У комбайна мотоцикл остановился. Немцы оставили меня в коляске, осмотрели бровку оврага, свежих следов не было. Я повернул голову в сторону и пытался отыскать глазами тот старый тригонометрический пункт, с которого буквально несколько недель назад вел наблюдение за передвижением немцев по дорогам между станицами, в том числе и за этой дорогой.

Была какая-то надежда, а вдруг на вышке сидят наши разведчики, ведут наблюдение и ждут нашего перехода через линию фронта в этом месте. Тригонометрический пункт я так и не увидел, его, видимо, спилили немцы. Фрицы о чем-то громко разговаривали, жестикулировали, и один из них часто рукой показывал на меня и произносил проклятья в мой адрес.

Пока мы стояли, подошла машина с пулеметной установкой. Немцы спрыгнули с нее и все собрались около разобранного комбайна, громко разговаривая между собой. Один из них ходил вокруг комбайна, размахивал руками, зачем-то показывал в сторону оврага и с гневом кивал головой в мою сторону. Я понимал, что они говорят о той засаде около комбайна, которую мы устроили совсем недавно, при этом убили двух немцев и двоих увели в плен. Немецкая машина с пулеметной установкой, видимо, тогда, поздно вечером, останавливалась на этом месте, подобрала убитых и для острастки и очистки совести дала несколько длинных пулеметных очередей вдоль оврага и по отдельным снежным бугоркам на поле.

Немцы подошли к коляске мотоцикла, один вскинул автомат и дал очередь над моей головой, злобно ругаясь и озверело глядя на меня. Как ни странно, страха и ненависти к нему у меня в это время не было. Наступило какое-то полное безразличие к своей судьбе, в душе я даже был рад скорой смерти. Немец вплотную подошел к коляске и прикладом автомата ударил меня по голове. Обер-лейтенант прикрикнул на него и тот отошел в сторону, осыпая меня проклятьями. Офицер спросил, знакомо ли мне это место?

— Нет, — ответил я.

— Кто устроил засаду на мотоциклистов?

— Видимо, партизаны.

— Перестань нести чушь, никаких партизан в этом районе нет.

Я молчал.

— Ничего, к этому мы еще вернемся.

Немцы влезли в машину, мотоцикл застучал мотором и мы поехали к станице Грачики. У въезда в станицу по обеим сторонам дороги лежало до роты немецких солдат. Машина и мотоцикл остановились. Офицер объяснил, что дорога свободна и можно начинать движение. Мотоцикл подъехал к одному из домов, и по паутине проводов я понял, что в нем размещался штаб дивизии.

Лейтенант вошел в дом, я остался с солдатом.

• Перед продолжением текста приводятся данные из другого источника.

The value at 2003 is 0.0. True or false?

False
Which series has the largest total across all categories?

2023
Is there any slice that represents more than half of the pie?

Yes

Глядя на меня, солдат повторял:

— Бальд, бальд, капут, — повторял он, показывая руками, как меня вздернут на веревке.

Из штаба вышел молоденький унтер и приказал солдату взять меня за ноги, сам прихватил за плечи и потащили в дом. В голове мгновенно промелькнул эпизод, когда захваченную в плен группу итальянских солдат сразу же после допроса вывели из штаба и за околицей в овраге расстреляли. Я все это видел и не мог понять, к чему такое зверство. К пленным у меня не было ненависти.

В комнате было много офицеров, беспрерывно работала рация, велись переговоры, отдавались приказы.

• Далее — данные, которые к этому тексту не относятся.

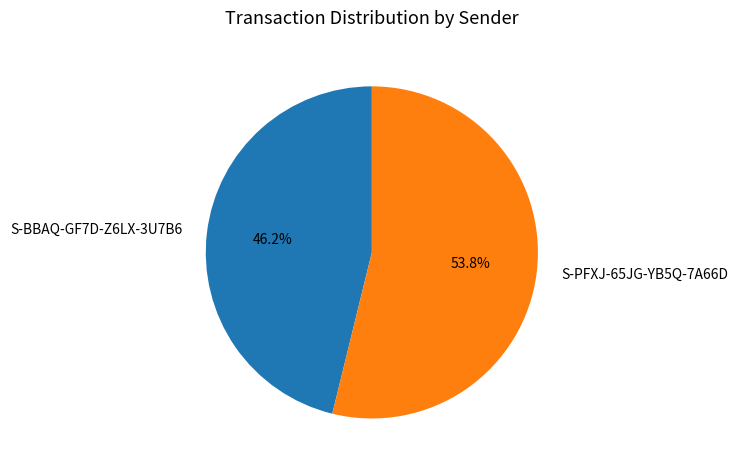

True or false: S-PFXJ-65JG-YB5Q-7A66D accounts for 54% of the total.

True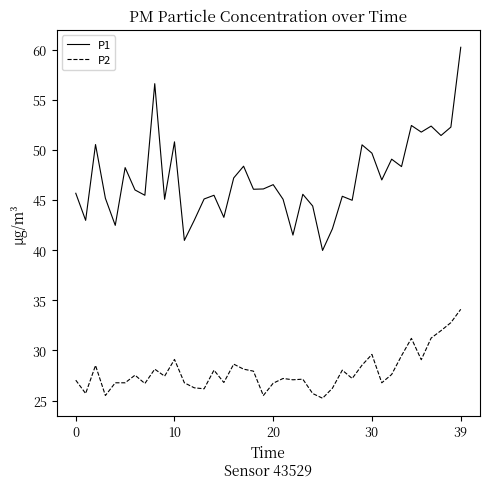

True or false: P1 and P2 cross at least once.

False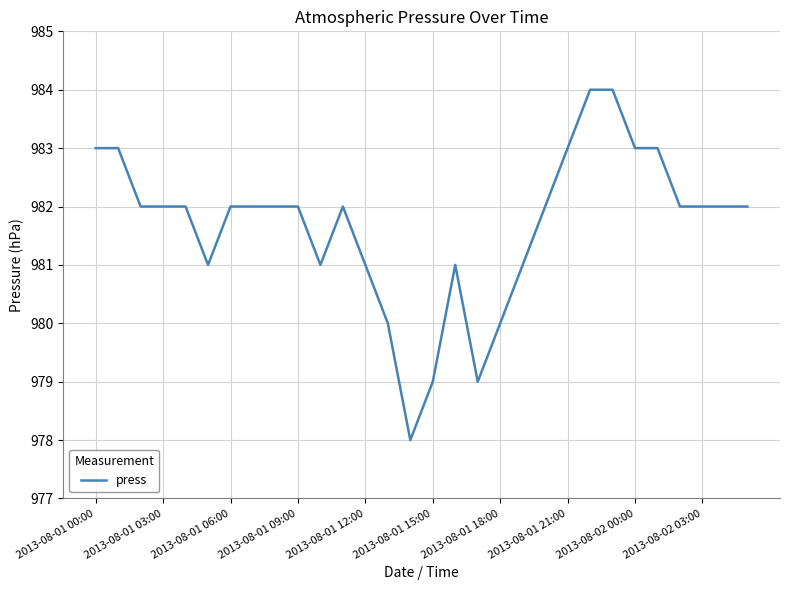

How many lines are shown in the chart?

1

Меня перетащили в соседнюю комнату и посадили на большой кованый сундук. Таких сундуков в российских селах, украинских станицах и хуторах было много.

Немцы искали переводчика, но его не было. На исковерканном русском и плохом немецком языках начался допрос. Еще по дороге в Грачики в коляске мотоцикла предполагал, что допрос состоится и придется отвечать на вопросы. Но как вести себя и как отвечать на вопросы, не мог представить себе.

Все оказалось проще, примерно так же, как и было с теми немцами, которые попадали к нам в плен и которых приходилось вначале допрашивать самому, а затем и в штабе бригады. Разницы при допросе почти не было. Кто насмотрелся фильмов и видел картинки, как геройски веля себя наши на допросах и как немцы плакали, на коленях умоляя пощадить их и сохранить им жизнь, тот не представлял реальности происходящего. Все было проще: никакого особого геройства, как впрочем и высокомерия, даже у больших немецких чинов, и, как правило, никто пощады не просил. Каждый знал, что его судьба находится в руках того, кто ведет допрос.